2

460 57 8
                                    

"Size yardımcı olabileceğim bir konu var mı?"
Sesinin sahibine dönerken nazik bir şekilde başını onaylamazca salladı. Yüzündeki gülümsemeyi söndürmeden konuşmak için dudaklarını araladı.

"Sanmıyorum,abimi bekliyorum."
Uzun siyah elbiseyi giymiş yaşlı rahibe adamın baktığı yere bakarken iç geçirdi.

"Abinizi daha önce de gördüm. Fakat bu denli sarsılmış görünmüyordu. Cenazelerine katılmamış olmaması büyük şansızlık.."
Regulus kaşlarını çatarak kadına dönerken kadın gülümsedi.

"Ben bir koftiyim,Mr.Black. Abinizin Potterların ölümüne sebep olamayacağı zaten çok açıkken dostlarının son yolculuğunda yanlarında olamadı. Ona destek olmanız,acılarından Tanrıya sığılması onun için daha iyi olacaktır.."
Regulus oturduğu banktan kalkarken başını onaylarcasına salladı. Kilisenin mezarlığında fazla vakit öldürmüşlerdi.

"Tanrıya inanıyorsunuz,öyle değil mi?''
Kadının biraz önceki halini beğenmediği açıktı. Başından savmak istediğini bu kadar açık ettiğini bilmiyordu.

"Vardır orada birşeyler.."
Gözlerini kısa süreliğine koyu gökyüzüne dikerken kadının artık solgun olan yüzüne döndü.

"Tavsiyeleriniz için teşekkürler,Mrs.."
Elindeki bir demet çiçekle abisine doğru ağır ağır adımladı. İki mezarlık etrafı çiçeklerle,üzerinde ise övgü dolu sözlerle gurur duyulası bir anıttı.

Abisinin topraktan ayaklanmasını izlerken konuşmak için dudaklarını araladı.

"Bir yere daha uğraman gerek değil mi?"
Elindeki yasemin demetini abisinin bıraktığı zambakların yanına indirdi.
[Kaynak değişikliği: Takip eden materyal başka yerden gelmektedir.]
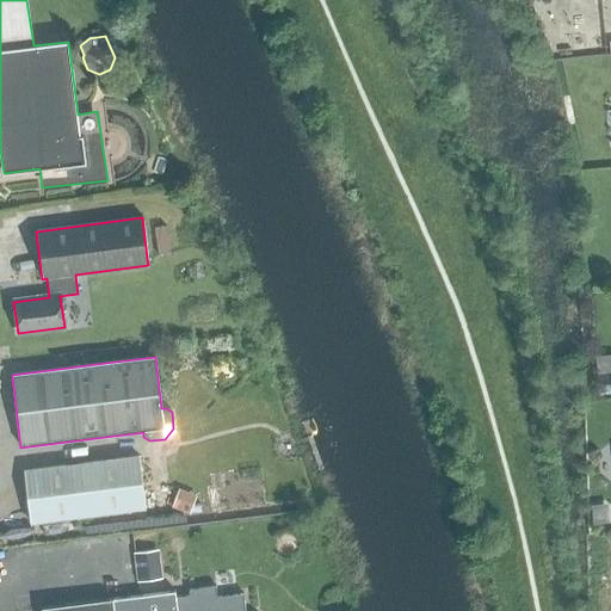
[(610,357),(594,359),(596,380),(610,377),(610,357)]
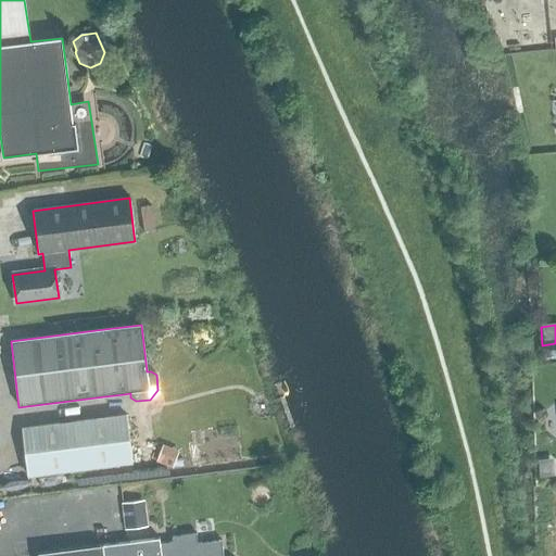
[(21,429),(27,476),(133,463),(126,416),(21,429)]
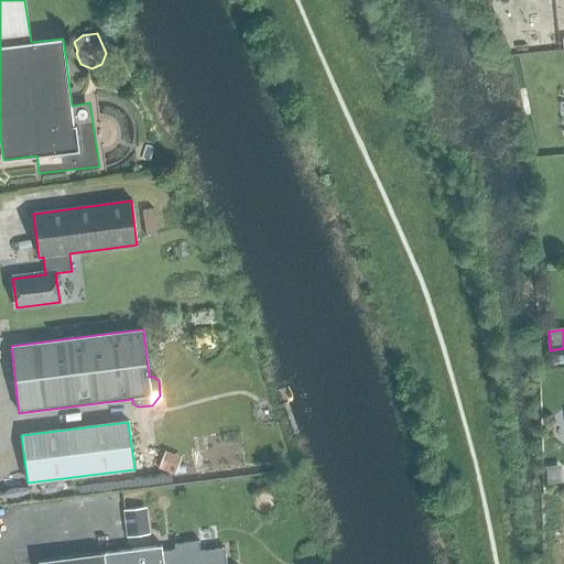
[(560,467),(545,468),(548,486),(561,485),(560,467)]
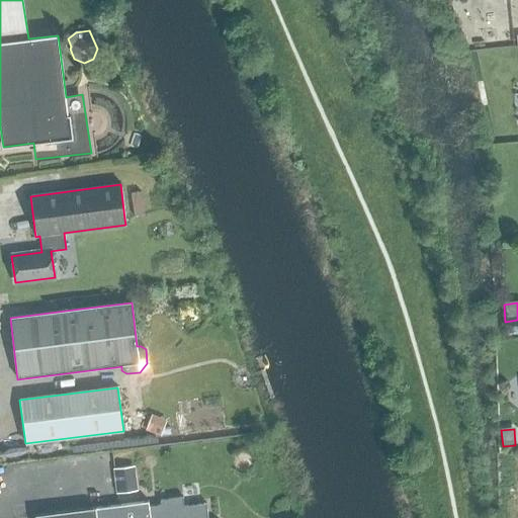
[(113,469),(115,494),(138,492),(135,466),(113,469)]
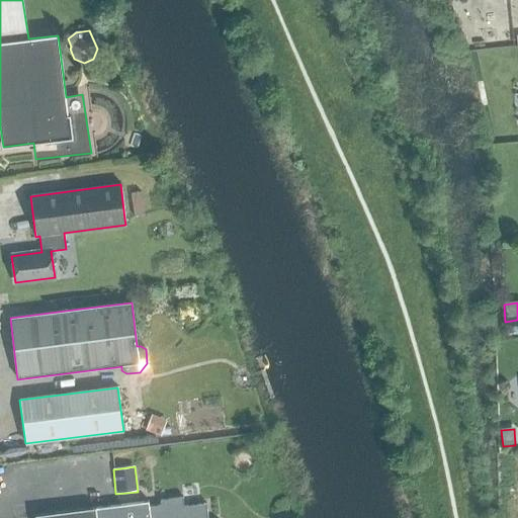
[(207,517),(205,504),(183,506),(182,498),(160,501),(160,506),(149,507),(148,502),(116,506),(34,516),(34,517),(207,517)]
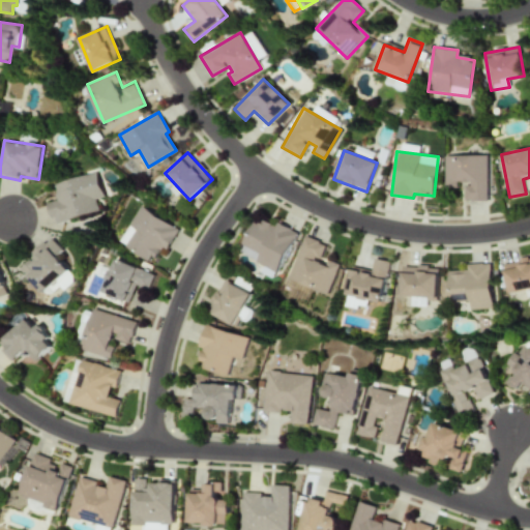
[(443,156),(444,188),(458,188),(457,183),(464,183),(465,201),(487,201),(487,155),(443,156)]
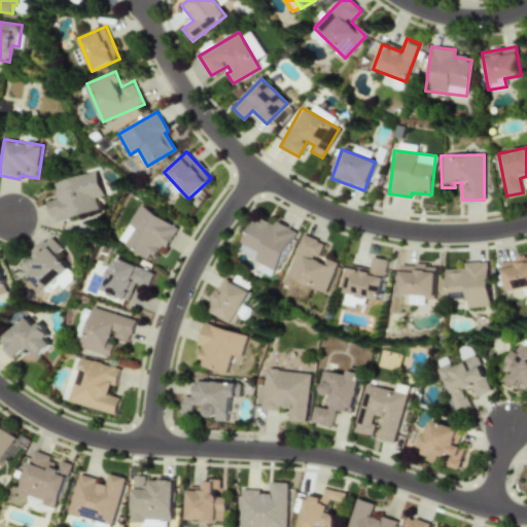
[(53,182),(57,199),(46,201),(51,221),(97,211),(94,198),(102,196),(96,172),(53,182)]
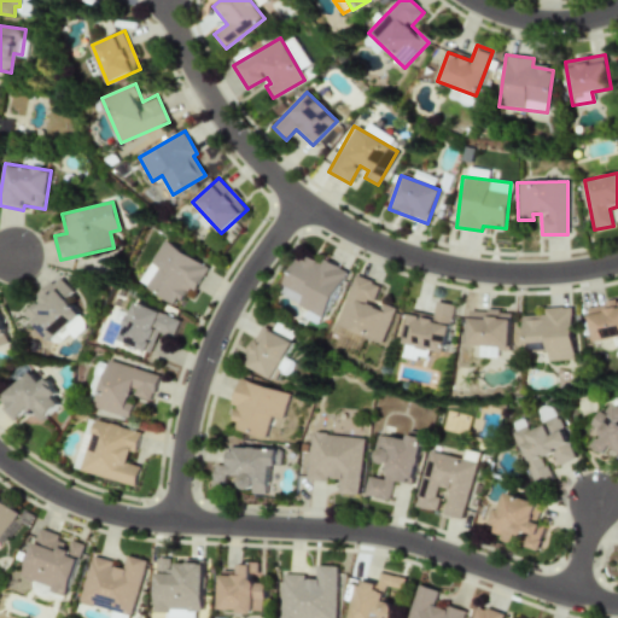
[(208,268),(163,240),(138,283),(176,307),(188,289),(193,291),(208,268)]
Uzun boylu abisine dönerken abisinin durgun hali gözünden kaçmamıştı.

Geleli yarım saati aşıyordu. Sirius Blackin masumluğu tüm büyücü dünyasında duyulmuşken Sirius,dostlarının yassından vazgeçip kendini vedaya zorluyordu.

"Remusu bulmam gerek,duyduğuma göre Dumbledore onu sürüye sokmaya çalışıyormuş...Ben buradaysam o da burada olacak. Olmak zorunda.."
Regulus abisinin ona anlattıkları ile şaşırsa da abisi devam etti.

"Sonra Harry'e uğramam gerek. Remus büyük ihtimalle yanındadır..Beni hastahaneye bırakabilir misin?"
Regulus kısa saçlarının dalgalanmasını sağlayarak başını onaylarcasına sallarken söz aldı.

"İşin biter bitmez seni bırakabilirim."

"Bitti zaten.."
Kırmızılaşmış gözleri aksini iddaa etse de Sirius birkaç adım uzaklaştı. Arkasında gömülü en yakın arkadaşları yanında ise terk ettiği kardeşi vardı. Yavaşça cisimlenme sınırına ilerlerken Sirius kendini toparladı.

"Beni bıraktıktan sonra ne yapacaksın? Parise geri mi döneceksin?"
Abisinin sorusuna omzunu silkti.

"Eve bakmam gerek,Kreacher'e emanet ettiğim bir şey var. Orion'un yarım bıraktığı birkaç işi de var. En az bir hafta buradayım,galiba.."
Regulusa karşı dudağının kenarını ısırdı.

"Ben gittikten sonra..yani kovulduktan sonra eğitimlere devam ettin mi?"
Regulus abisinin ona hatırlatmış gibi olmayı istemediğini anlarken sırıttı.

"Sen evi terkettikten sonra devam etmek zorundaydım. Ne de olsa ailemizin kıramayacağım kuralları bana geçerliydi"
Önündeki taşı tekmeleyerek ilerlerken abisi bir anda onu koluyla durdurdu. Koluna olan temas dikkatini dağıtırken kaskatı kesilmesini sağlayacak bir çift kolun içine gömüldü. Sirius iki koluyla kardeşini göğsüne bastırırken Regulusun kolları açıkta kaldı. Kendini aptal gibi hisediyordu ama engel de olamıyordu. Abisi ona en son sarıldığında 13 yaşındaydı ki bu da evden apar topar topladığı giysileriyle dolu valizi birkaç saniyeliğine bıraktıracak türden bir sarılmaydı.